Densho Digital Archive
Manzanar National Historic Site Collection
Title: Eddie Owada Interview
Narrator: Eddie Owada
Interviewer: Alisa Lynch
Location: Denver, Colorado
Date: July 5, 2008
Densho ID: denshovh-oeddie-01-0012

<Begin Segment 12>

AL: Were you home when the FBI came to take him?

EO: Oh yes, we were all home.

AL: When did that happen and what happened?
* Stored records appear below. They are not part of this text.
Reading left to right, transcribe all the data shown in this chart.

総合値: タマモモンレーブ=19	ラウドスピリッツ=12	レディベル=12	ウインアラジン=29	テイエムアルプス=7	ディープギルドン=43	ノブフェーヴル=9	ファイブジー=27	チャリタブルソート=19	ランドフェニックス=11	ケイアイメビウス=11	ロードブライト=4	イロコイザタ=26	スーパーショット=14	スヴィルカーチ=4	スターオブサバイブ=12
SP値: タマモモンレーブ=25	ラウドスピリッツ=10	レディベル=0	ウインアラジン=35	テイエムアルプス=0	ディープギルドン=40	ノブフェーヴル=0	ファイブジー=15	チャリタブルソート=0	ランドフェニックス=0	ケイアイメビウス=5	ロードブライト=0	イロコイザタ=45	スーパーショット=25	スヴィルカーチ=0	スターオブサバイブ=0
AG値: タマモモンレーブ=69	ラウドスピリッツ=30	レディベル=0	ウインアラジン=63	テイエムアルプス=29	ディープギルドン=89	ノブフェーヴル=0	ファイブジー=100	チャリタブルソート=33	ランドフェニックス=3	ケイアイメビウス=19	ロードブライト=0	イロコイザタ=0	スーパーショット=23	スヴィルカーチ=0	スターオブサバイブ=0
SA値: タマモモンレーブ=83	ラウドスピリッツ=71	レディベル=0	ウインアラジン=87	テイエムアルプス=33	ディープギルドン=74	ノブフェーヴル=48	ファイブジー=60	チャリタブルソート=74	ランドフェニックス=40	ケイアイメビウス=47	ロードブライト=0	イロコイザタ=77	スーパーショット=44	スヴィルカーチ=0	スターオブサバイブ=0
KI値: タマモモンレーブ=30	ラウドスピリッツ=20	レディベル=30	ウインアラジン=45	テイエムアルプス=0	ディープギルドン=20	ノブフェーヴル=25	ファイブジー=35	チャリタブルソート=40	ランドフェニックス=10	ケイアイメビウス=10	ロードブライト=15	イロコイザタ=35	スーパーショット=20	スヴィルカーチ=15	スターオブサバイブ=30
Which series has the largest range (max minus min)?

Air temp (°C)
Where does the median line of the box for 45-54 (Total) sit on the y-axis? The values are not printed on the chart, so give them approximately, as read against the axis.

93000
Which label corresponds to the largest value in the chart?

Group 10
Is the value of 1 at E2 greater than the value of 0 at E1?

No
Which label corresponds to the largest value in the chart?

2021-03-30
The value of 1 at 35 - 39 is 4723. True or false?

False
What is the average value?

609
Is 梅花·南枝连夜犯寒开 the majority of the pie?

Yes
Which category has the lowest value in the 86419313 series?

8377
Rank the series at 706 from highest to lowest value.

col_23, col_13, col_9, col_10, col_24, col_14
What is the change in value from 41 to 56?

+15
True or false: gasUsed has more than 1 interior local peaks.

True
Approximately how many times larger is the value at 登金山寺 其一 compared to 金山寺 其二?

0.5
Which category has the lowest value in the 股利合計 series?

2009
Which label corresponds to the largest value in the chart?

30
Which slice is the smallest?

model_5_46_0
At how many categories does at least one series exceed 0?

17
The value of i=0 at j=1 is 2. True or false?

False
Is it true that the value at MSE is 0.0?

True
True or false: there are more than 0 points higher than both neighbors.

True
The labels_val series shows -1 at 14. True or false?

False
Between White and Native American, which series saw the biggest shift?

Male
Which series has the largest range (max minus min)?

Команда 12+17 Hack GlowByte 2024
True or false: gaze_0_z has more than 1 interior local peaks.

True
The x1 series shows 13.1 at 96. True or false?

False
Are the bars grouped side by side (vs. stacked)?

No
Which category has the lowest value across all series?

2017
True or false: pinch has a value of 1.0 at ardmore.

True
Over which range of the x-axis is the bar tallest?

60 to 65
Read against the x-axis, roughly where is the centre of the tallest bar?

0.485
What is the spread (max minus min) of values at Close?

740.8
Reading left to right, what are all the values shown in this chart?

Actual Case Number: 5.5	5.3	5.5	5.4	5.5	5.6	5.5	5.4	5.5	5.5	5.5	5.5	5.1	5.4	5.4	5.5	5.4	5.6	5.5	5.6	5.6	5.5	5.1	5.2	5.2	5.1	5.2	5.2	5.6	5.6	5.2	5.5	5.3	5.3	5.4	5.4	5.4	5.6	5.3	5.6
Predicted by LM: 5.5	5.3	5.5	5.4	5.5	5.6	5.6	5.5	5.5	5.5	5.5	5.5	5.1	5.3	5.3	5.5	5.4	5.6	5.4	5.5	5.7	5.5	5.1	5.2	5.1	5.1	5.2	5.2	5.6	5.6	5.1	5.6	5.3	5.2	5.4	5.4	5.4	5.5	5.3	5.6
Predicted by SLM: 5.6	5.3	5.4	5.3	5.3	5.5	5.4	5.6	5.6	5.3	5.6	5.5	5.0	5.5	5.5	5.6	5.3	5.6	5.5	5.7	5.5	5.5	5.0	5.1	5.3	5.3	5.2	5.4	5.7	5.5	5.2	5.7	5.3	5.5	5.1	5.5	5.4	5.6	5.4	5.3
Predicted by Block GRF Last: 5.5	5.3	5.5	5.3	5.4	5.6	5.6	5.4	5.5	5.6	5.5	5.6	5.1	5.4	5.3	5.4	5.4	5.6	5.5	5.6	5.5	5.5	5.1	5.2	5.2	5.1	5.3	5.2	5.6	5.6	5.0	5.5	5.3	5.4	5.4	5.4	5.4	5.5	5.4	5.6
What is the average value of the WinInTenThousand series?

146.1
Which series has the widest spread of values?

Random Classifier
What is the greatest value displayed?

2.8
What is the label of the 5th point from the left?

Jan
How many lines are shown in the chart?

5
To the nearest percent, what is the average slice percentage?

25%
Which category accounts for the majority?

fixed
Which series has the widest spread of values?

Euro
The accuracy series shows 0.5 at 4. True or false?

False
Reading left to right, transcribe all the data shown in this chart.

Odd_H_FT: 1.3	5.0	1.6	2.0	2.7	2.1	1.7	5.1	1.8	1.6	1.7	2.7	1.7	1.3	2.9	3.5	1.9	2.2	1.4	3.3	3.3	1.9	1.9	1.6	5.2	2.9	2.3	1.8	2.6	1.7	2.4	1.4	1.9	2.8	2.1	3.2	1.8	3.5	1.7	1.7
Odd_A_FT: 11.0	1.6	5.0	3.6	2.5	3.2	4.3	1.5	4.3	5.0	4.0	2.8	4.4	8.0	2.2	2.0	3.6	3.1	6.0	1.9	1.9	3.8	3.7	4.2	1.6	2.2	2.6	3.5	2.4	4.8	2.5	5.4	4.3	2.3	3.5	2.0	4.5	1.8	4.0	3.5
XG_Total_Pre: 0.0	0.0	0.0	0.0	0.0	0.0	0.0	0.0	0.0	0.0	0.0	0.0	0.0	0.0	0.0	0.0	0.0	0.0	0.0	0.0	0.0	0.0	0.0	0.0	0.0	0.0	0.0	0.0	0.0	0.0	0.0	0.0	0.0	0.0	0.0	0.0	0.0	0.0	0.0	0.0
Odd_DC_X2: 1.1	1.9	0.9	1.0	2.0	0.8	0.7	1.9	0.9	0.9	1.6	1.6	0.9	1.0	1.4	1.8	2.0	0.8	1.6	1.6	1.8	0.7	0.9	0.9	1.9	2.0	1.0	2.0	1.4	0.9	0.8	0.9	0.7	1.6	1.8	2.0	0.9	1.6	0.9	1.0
EO: February 7, 1942, two months after Pearl Harbor. We were sittin' around again in the kitchen. It was still winter, so not too much to do outside. And suddenly -- it was still morning -- knock on the door. Two men in dark suits were there. Dad answered the door and they said they were from the FBI. They were here to search our place, which meant the house, the land, the outbuildings, barns, shed, chicken coops, everything. And we didn't even think at that time about, oh, anything about search warrants. So we didn't even ask and they didn't even mention search warrants, or didn't even talk about it. They just simply said, "One of us will search your house," and the other one would search the outbuildings and the rest of the farm. And they were looking for that explosives that's on that one paper. But, the end of the day they didn't find anything. So, they said to me, "We're going to take your father with us." And there wasn't much I can do. So I said, "Yeah, okay, go ahead." And they took him. They didn't tell me when... where he was being taken. He was able to leave with us all the money he had, which was $1.43. So he left that and they took him and we didn't hear from him, from him for about a week. And when we first heard from him, I opened the envelope and a letter, spread it open, there were sections cut out of it. They had all been censored. What was deleted or cut out by the censors was any reference to where he was or where he was being taken. All that was cut out.

AL: Do you know where he was, though? Since then have you found out where they took him?

EO: Yeah, he was taken to Missoula, Montana. I don't know if he went to Bismarck first or not, I can't remember. He kept speaking about Bismarck as being one of the places where some of the Isseis were detained. But he ended up in Missoula, Montana.

AL: And how did you find out he was in Missoula?

EO: He finally was, wrote to us, able to write to us. And the postmark said Missoula on it.

AL: And so you were then, you became the head of the family, right?

EO: Right. Yes, I was sixteen, a big kid then.

AL: What about your little brothers, how did they... were they scared? Were they upset?

EO: They didn't... they never told me. But I guess they were often wondering what was happening.

AL: Were you working at that time, besides on the farm?

EO: Yes, I had to in order to make a few dollars to support ourselves. 'Cause the $1.43 that Dad left, it wasn't going very far.

AL: What was your job?

EO: Well, what I did was I'd take a horse -- we had a good horse, good draft horse named Prince -- and I would take that and our plow, single plow that is one horse plow, and I would go around to all of our neighbors farms and contract plowing their berry field. We would just plow a furrow onto the bottom of the berry to keep the weeds down. And I did with several farmers around there.

AL: Were you still in school at that time?

EO: Yeah. The boys were still in school and I had dropped out so I can do all this.

AL: Did you have any experiences of other people treating you differently after Pearl Harbor, after your father was arrested?

EO: Oh, come to think of it, I would drive into Tacoma quite often to... not Tacoma, but Seattle. Tacoma maybe once during the entire period. But Seattle, two, three times, four times, and to just kind of pick things up. 'Cause I had learned by this time where various different things were. So that's what I did. Drive into Tacoma once, but Seattle more often.

AL: And did you have any interactions with people, hakujins or other people treating you differently because of Pearl Harbor?

EO: Oh, on the island we knew each other, almost everyone there in our neighborhood. And being that it was just a small neighborhood, war was not extreme yet, so it wasn't like L.A. where we had a lotta hostility. Everyone knew everyone. They knew we were safe.